═════ PASSAGE PROVIDED

# Sunline super pe green 300yd 8lb but where from?



## munro91 (Oct 18, 2011)

Hi all I'm having trouble finding a place that stocks 300yds of 8lb sunline super pe. Everyone seems just to stock the heavier stuff (20lb am above).

If all else fails I'll just get power pro off eBay from the states.

Cheers Munro.


----------



## Plasman (Aug 27, 2008)

Nerang used to stock it.


----------



## munro91 (Oct 18, 2011)

I'll have to have another look maybe I was having a blokes look last time haha. Thanks mic.


----------



## camel (Oct 4, 2005)

A quick google found this

http://www.anglerswarehouse.com.au/prod ... _pe_08_823

I've got Super pe on a rod and it's lasted and performed well except for a small amount of wind knots. But I find my self spooling up with power pro most of the time nowadays. I just seem to get less wind knot with it. But either line is a fine choice.

Quick edit, I've never shopped with the above company, so don't know what their service is like.


----------



## mangajack (Jul 23, 2007)

I gave up on the Super PE green braid a while ago. Now using Paulus's Tasline, finer, knots better, very limp and does not tangle anything like the green Super PE does.
Google search will take you to the only outlet for the line, it is very well priced too.


----------

══════════
═════ DATA FOR ANALYSIS

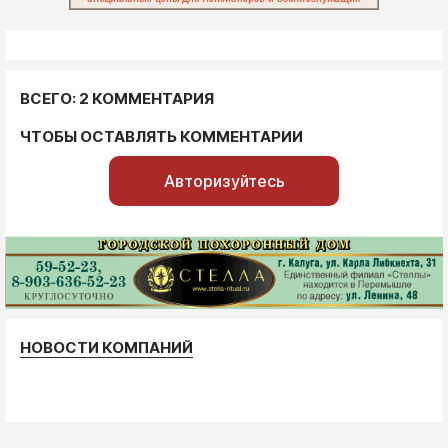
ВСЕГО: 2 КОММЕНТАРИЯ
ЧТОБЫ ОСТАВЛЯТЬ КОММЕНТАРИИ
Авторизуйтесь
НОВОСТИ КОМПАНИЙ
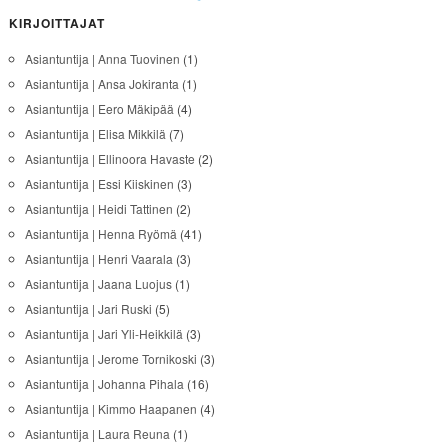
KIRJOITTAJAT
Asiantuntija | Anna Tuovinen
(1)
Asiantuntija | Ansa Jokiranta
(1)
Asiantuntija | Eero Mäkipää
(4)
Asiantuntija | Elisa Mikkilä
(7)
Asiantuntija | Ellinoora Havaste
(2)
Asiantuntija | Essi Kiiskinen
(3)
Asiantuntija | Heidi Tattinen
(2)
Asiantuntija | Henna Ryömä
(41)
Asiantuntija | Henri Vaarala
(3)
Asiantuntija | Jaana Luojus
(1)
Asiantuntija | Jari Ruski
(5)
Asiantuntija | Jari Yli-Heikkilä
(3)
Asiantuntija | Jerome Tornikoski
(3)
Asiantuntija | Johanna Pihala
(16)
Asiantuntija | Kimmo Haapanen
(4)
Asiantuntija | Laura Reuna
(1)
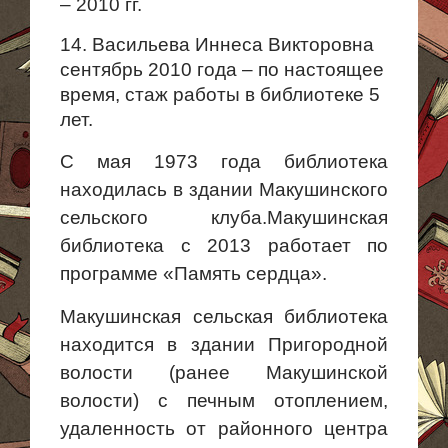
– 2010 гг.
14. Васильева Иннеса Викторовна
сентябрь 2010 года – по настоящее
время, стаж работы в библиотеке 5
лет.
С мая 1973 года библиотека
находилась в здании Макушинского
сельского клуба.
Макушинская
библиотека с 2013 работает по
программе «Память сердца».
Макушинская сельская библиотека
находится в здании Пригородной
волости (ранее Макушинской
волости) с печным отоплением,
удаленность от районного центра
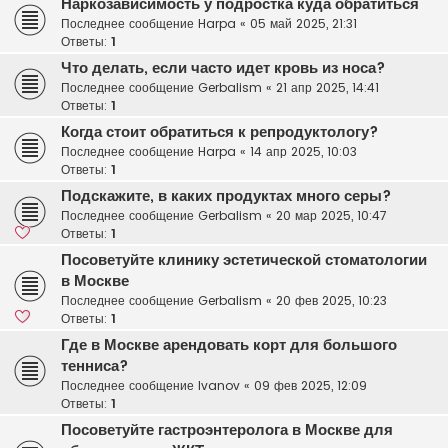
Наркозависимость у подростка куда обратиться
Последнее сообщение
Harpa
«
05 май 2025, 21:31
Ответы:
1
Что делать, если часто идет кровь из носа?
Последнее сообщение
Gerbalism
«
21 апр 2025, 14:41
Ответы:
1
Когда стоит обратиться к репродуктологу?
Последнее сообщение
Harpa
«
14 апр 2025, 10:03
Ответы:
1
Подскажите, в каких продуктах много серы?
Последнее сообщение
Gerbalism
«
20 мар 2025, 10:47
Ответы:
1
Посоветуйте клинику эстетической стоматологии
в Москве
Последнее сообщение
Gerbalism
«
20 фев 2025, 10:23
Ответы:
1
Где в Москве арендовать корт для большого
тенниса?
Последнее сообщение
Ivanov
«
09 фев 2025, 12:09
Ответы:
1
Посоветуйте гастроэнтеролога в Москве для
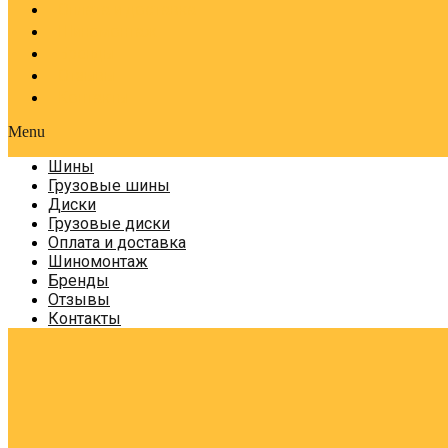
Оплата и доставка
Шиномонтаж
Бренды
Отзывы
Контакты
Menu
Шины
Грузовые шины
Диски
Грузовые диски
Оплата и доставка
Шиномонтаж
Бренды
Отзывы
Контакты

══════════
═════ DATA FOR ANALYSIS

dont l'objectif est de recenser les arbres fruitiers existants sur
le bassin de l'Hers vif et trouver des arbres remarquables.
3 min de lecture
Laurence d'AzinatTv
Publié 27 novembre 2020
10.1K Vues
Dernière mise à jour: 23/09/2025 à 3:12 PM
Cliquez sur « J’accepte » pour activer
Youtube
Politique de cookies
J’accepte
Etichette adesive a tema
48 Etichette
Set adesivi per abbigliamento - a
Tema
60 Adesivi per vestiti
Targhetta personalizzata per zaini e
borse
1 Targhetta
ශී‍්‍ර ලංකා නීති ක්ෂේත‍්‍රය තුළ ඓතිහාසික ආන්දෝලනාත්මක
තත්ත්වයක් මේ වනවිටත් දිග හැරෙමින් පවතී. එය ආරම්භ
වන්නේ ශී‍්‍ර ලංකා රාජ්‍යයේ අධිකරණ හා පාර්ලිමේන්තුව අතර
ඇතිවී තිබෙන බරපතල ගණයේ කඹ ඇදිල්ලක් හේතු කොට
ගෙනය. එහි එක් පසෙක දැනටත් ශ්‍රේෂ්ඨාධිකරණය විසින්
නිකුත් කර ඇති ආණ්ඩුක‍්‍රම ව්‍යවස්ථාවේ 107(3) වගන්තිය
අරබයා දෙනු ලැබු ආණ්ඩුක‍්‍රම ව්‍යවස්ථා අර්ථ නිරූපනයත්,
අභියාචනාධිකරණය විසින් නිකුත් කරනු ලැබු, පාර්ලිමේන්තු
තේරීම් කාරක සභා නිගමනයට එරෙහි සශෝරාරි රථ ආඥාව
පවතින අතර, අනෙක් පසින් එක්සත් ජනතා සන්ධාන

══════════
═════ DATA FOR ANALYSIS

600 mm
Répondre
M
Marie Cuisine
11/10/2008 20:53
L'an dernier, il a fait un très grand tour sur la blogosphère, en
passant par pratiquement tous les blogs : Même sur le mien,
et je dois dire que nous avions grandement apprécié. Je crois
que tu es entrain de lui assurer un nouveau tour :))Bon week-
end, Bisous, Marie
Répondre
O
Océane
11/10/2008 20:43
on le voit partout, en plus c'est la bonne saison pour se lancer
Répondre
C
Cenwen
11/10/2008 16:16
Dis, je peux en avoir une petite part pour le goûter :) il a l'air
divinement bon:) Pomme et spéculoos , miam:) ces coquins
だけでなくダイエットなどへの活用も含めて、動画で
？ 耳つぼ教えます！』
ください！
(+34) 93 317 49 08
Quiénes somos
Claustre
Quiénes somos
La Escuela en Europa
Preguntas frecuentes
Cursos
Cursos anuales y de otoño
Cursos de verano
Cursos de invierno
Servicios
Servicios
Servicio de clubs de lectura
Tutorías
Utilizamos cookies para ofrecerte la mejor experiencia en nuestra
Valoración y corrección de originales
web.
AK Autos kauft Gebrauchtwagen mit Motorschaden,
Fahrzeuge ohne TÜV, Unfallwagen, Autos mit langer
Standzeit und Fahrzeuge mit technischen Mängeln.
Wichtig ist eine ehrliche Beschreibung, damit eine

══════════

In the fishing line thread, condense the paragraph beginning "I've got Super pe on a rod" into a short bulleted list that keeps its main facts.

> _WRITTEN SOLUTION_
- Super PE on one rod has lasted and performed well, apart from a small amount of wind knots.
- Power Pro is now the usual choice for spooling up, as it seems to give fewer wind knots.
- Either line is a fine choice.